Yangon, Myanmar


1. Traffic in Yangon (or Rangoon)

Yangon is not, as one may assume, the capital of Myanmar, but it is the country largest city.

The population is nearly 6 millions and being an important commercial centre, the traffic can be a problem, with the peak hour around 6pm. Take measures in order to avoid getting stuck in the traffic around that time.


2. Iconic place to visit: Shwedagon Pagoda

Shwedagon Pagoda is the most famous religious site in Myanmar, more than 2000 years old, popular amongst tourists and pilgrims.

It’s opened daily from 4 am to 10 pm but I would recommend that you go later after 4pm, because the sunset view is spectacular.

The place is amazing, rich in history and culture that’s why the best tip that i can give to anyone is to take a guide from the entry (freelance locals are waiting and they don’t take more than 10$ for their service).

The entry fee is 8$.


3. Go for a 3hr ride with the Circular Train

For only 1$ (how cheap right?) you can take a train from Yangon Central Railway Station that will take you all around the city.

Yes, there is no AC and the seats can be a little uncomfortable, but you’ll get to interact with the locals (friendly people) and observe how life sparkles in the markets that you’ll see along the way. You can even use it as an hopon hopoff if you want to take pictures or you are tired and just want to grab a taxi to go back to the hotel.

4. Don’t discuss politics

It’s better not to mention to any local about the anglo-burmese war (from 1852) or about the current conflict between the Buddhists and the Muslims. Those are definitely big”no-no” topics in discussing to the people of Myanmar.


5. Eat/drink

Best thing to eat is their national meal, called mohinga, which is basically rice noodles cooked in a fish curry.

Best thing to drink: tea = laphet (traditional fermented tea leaf)

The Burmese people also eat the tea (which you’ll not see in other Asian countries), at every corner of the street you’ll find a kiosk selling hot laphet.

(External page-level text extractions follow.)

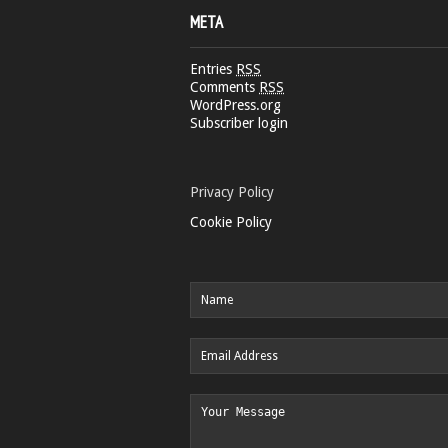
META
Entries
RSS
Comments
RSS
WordPress.org
Subscriber login
Privacy Policy
Cookie Policy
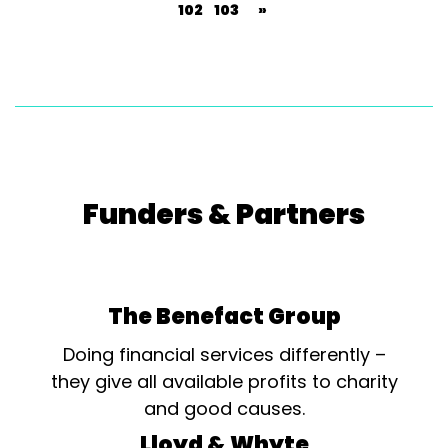
102
103
»
Funders & Partners
The Benefact Group
Doing financial services differently –
they give all available profits to charity
and good causes.
Lloyd & Whyte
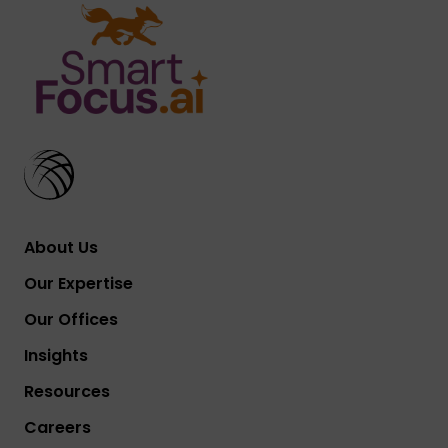
About Us
Our Expertise
Our Offices
Insights
Resources
Careers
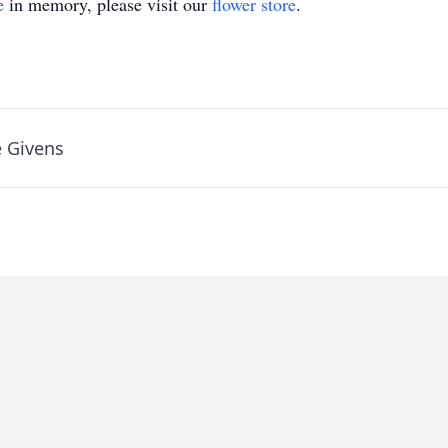
e
in memory, please visit our
flower store
.
 Givens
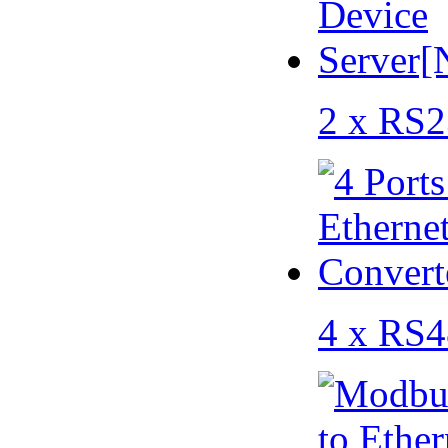
2 x RS2
4 x RS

6. Don’t accept damaged notes

If you receive as change banknotes that don’t look quite ok to you ( ripped, damaged) please don’t accept them. Later you’ll not be able to buy anything /or change the notes back into your currency.

Also if you are bringing dollars to change there you should make sure that the notes are in good condition, otherwise they will not be accepted.

7. Respect people’s prayer time and meditation

Shwedagon Pagoda is also a pilgrimage place for Buddhists so you’ll often see people gathered together for praying or meditation. They will be barefoot most probably and bending down on their knees.

Tourists are supposed to limit the noise level, remove their shoes in front of the temples, don’t point their feet at the Buddha statues, dress decent (covered shoulders for ladies) and try not to bother locals by taking flash photos when they are meditating.


8. Don’t touch the monks

I think i said this in a post before :). Yes, they are nice people and they will accept you to take pictures of them or together but as soon as you try to just touch their shoulder they will step back fast. Don’t put yourself in this position cause you’ll probably feel embarrassed.


9. Burmese numerals

Even if some of the locals do speak English it’s still easy to get lost because everything around you it’s written in Burmese (including the numbers), so if you are trying to catch a certain bus, it can only be a lucky guess to try to read the number.

10. Visit Yangon’s Chinatown

This place has been active since the British expanded Yangon in the 1850s, and is located in the center downtown.

Here you can try the local food, grab a snack, there are all sorts of barbecue, fruits (pomelo is amazing). You can also go for shopping – gold, leather, crafts, gems – all of good quality/price.

14 thoughts on “Yangon, Myanmar

  1. Hendrik says:

    Fantastic photos and really helpful great tips – that’s how a travel post should be like. Well done. Especially the topic about the monks is quite important and a big thing in many Asian regions. Respect towards different cultures is very important and essential for any tourist everywhere 🙂

    Liked by 1 person

  2. fionarabbit2013 says:

    Very practical tips you have written here. I think “Don’t accept damaged notes” and “Don’t discuss politics” are quite helpful tips to first-time visitors to Myanmar. I’ve never been there but some friends of mine have and they told me exactly the same things 😀 Need to take note for my future trip to Burma then!

    Liked by 1 person

  3. whisperwanderlust says:

    I will be traveling to South East Asia starting with January 24 for two months, but unfortunately, I will not go in Myanmar. But definitely, I will use your advice when I will plan my vacation in this corner of the world. You have provided some great tips!